Collection entries
++++++++
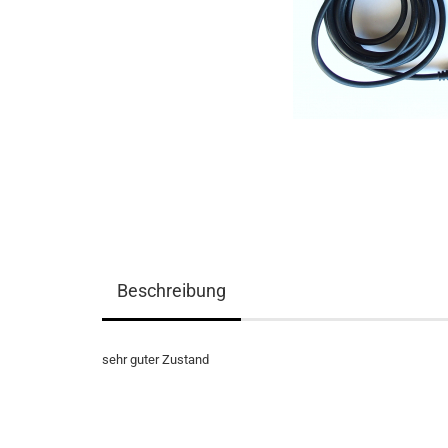
Beschreibung
sehr guter Zustand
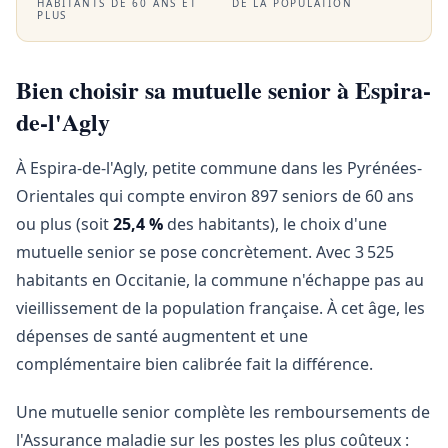
HABITANTS DE 60 ANS ET
DE LA POPULATION
PLUS
Bien choisir sa mutuelle senior à Espira-
de-l'Agly
À Espira-de-l'Agly, petite commune dans les Pyrénées-
Orientales qui compte environ 897 seniors de 60 ans
ou plus (soit
25,4 %
des habitants), le choix d'une
mutuelle senior se pose concrètement. Avec 3 525
habitants en Occitanie, la commune n'échappe pas au
vieillissement de la population française. À cet âge, les
dépenses de santé augmentent et une
complémentaire bien calibrée fait la différence.
Une mutuelle senior complète les remboursements de
l'Assurance maladie sur les postes les plus coûteux :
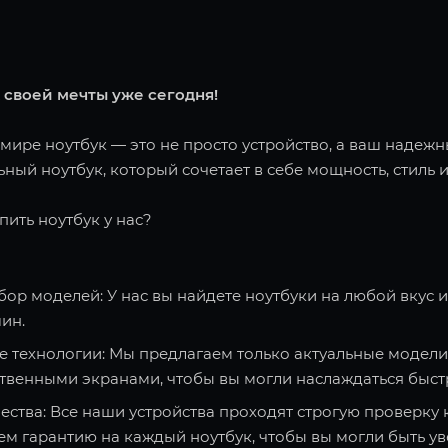
 своей мечты уже сегодня!
ире ноутбук — это не просто устройство, а ваш надежн
ный ноутбук, который сочетает в себе мощность, стиль и
пить ноутбук у нас?
ор моделей: У нас вы найдете ноутбуки на любой вкус 
ин.
 технологии: Мы предлагаем только актуальные модели
твенными экранами, чтобы вы могли наслаждаться быст
ества: Все наши устройства проходят строгую проверку 
ем гарантию на каждый ноутбук, чтобы вы могли быть ув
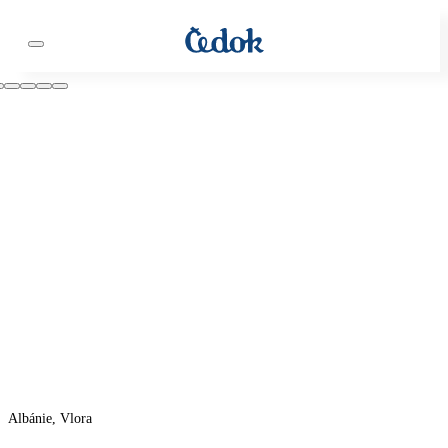
Albánie, Vlora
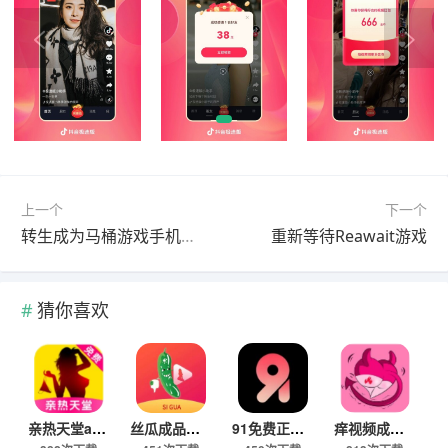
上一个
下一个
转生成为马桶游戏手机安卓下载
重新等待Reawait游戏
猜你喜欢
亲热天堂app成品人视频下载
丝瓜成品人视频91看片app下载
91免费正版下载
痒视频成品人版最新下载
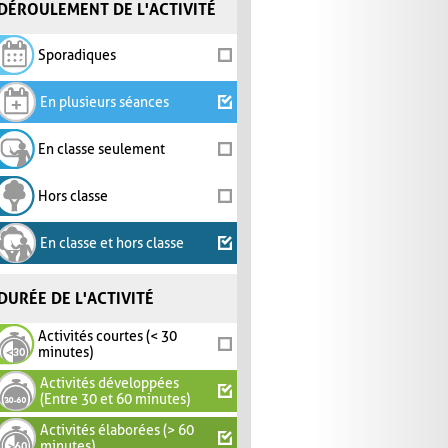
DÉROULEMENT DE L'ACTIVITÉ
Sporadiques
En plusieurs séances
En classe seulement
Hors classe
En classe et hors classe
DURÉE DE L'ACTIVITÉ
Activités courtes (< 30
minutes)
Activités développées
(Entre 30 et 60 minutes)
Activités élaborées (> 60
minutes)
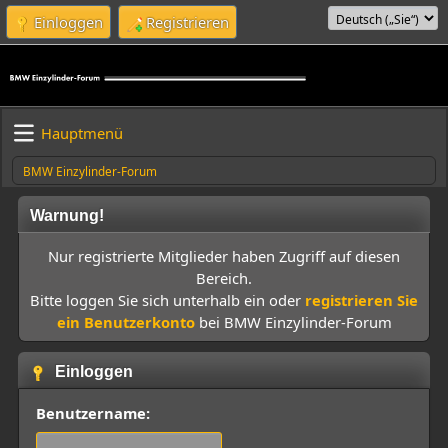
Einloggen
Registrieren
Hauptmenü
BMW Einzylinder-Forum
Warnung!
Nur registrierte Mitglieder haben Zugriff auf diesen
Bereich.
Bitte loggen Sie sich unterhalb ein oder
registrieren Sie
ein Benutzerkonto
bei BMW Einzylinder-Forum
Einloggen
Benutzername:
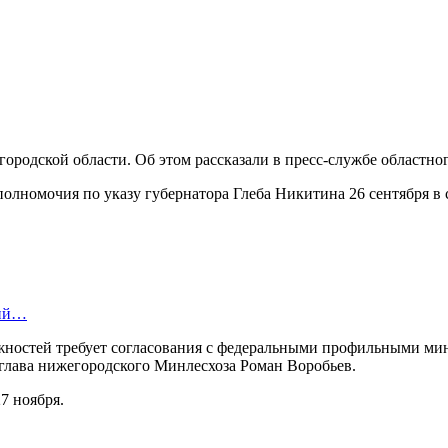
ородской области. Об этом рассказали в пресс-службе областно
олномочия по указу губернатора Глеба Никитина 26 сентября в с
ний…
олжностей требует согласования с федеральными профильными м
 глава нижегородского Минлесхоза Роман Воробьев.
27 ноября.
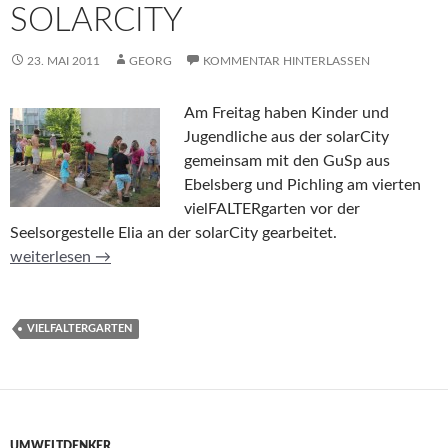
SOLARCITY
23. MAI 2011
GEORG
KOMMENTAR HINTERLASSEN
Am Freitag haben Kinder und
Jugendliche aus der solarCity
gemeinsam mit den GuSp aus
Ebelsberg und Pichling am vierten
vielFALTERgarten vor der
Seelsorgestelle Elia an der solarCity gearbeitet.
vielFALTERgarten – solarCity
weiterlesen
→
VIELFALTERGARTEN
UMWELTDENKER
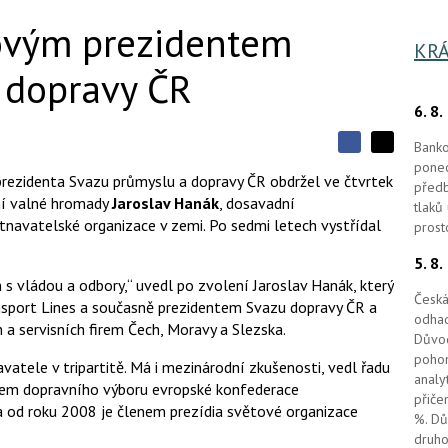
ovým prezidentem
KRÁ
 dopravy ČR
6. 8
Banko
S
S
S
ponec
d
d
d
prezidenta Svazu průmyslu a dopravy ČR obdržel ve čtvrtek
předb
í
í
í
ní valné hromady
Jaroslav Hanák
, dosavadní
l
l
tlaků
e
e
tnavatelské organizace v zemi. Po sedmi letech vystřídal
l
prost
j
j
t
e
t
5. 8
e
e
t
n
n
h s vládou a odbory,“ uvedl po zvolení Jaroslav Hanák, který
a
a
Česká
ansport Lines a současně prezidentem Svazu dopravy ČR a
F
s
odhad
a
í
 a servisních firem Čech, Moravy a Slezska.
c
Důvod
t
e
i
pohon
atele v tripartitě. Má i mezinárodní zkušenosti, vedl řadu
b
X
analy
o
lenem dopravního výboru evropské konfederace
o
přiče
 od roku 2008 je členem prezídia světové organizace
k
%. Dů
u
druho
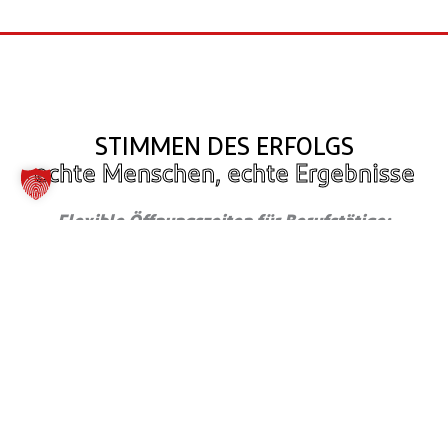
STIMMEN DES ERFOLGS
echte Menschen, echte Ergebnisse
Flexible Öffnungszeiten für Berufstätige:
"Als Berufstätiger schätze ich die langen
Öffnungszeiten sehr. Ich kann trainieren,
wann immer es in meinen Zeitplan passt,
ohne Stress."
Karl-Uwe
37 Jahre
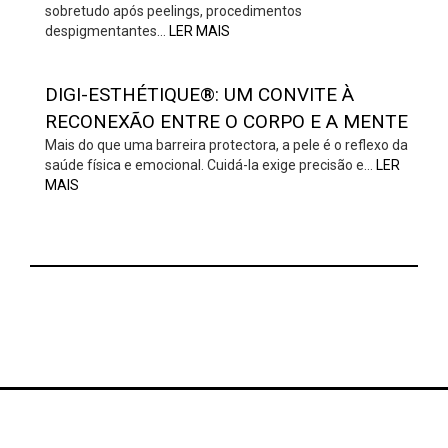
sobretudo após peelings, procedimentos
despigmentantes…
LER MAIS
DIGI-ESTHÉTIQUE®: UM CONVITE À
RECONEXÃO ENTRE O CORPO E A MENTE
Mais do que uma barreira protectora, a pele é o reflexo da
saúde física e emocional. Cuidá-la exige precisão e…
LER
MAIS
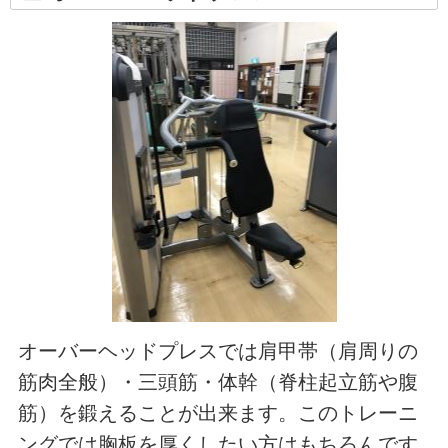
オーバーヘッドプレスでは肩甲帯（肩周りの
筋肉全般）・三頭筋・体幹（脊柱起立筋や腹
筋）を鍛えることが出来ます。このトレーニ
ングでは胸板を厚くしたい方はもちろんです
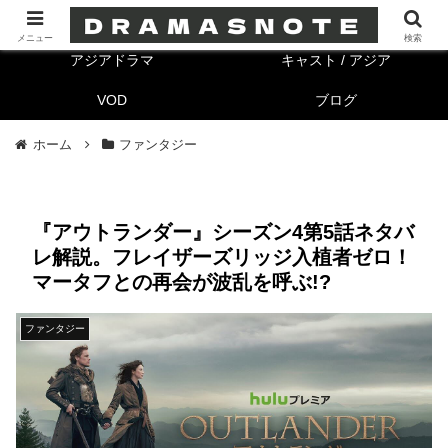
海外ドラマ
キャスト/海外
メニュー
検索
アジアドラマ
キャスト / アジア
VOD
ブログ
ホーム
ファンタジー
『アウトランダー』シーズン4第5話ネタバ
レ解説。フレイザーズリッジ入植者ゼロ！
マータフとの再会が波乱を呼ぶ!?
ファンタジー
++++++++
Problem statement ::
Leaving out the pictures, restate word for word the lines above from the one containing "ングでは胸板を厚くしたい方はもちろんです" through the end of the records, both ends included.

Written answer ::
ングでは胸板を厚くしたい方はもちろんです
海外ドラマ
キャスト/海外
メニュー
検索
アジアドラマ
キャスト / アジア
VOD
ブログ
ホーム
ファンタジー
『アウトランダー』シーズン4第5話ネタバ
レ解説。フレイザーズリッジ入植者ゼロ！
マータフとの再会が波乱を呼ぶ!?
ファンタジー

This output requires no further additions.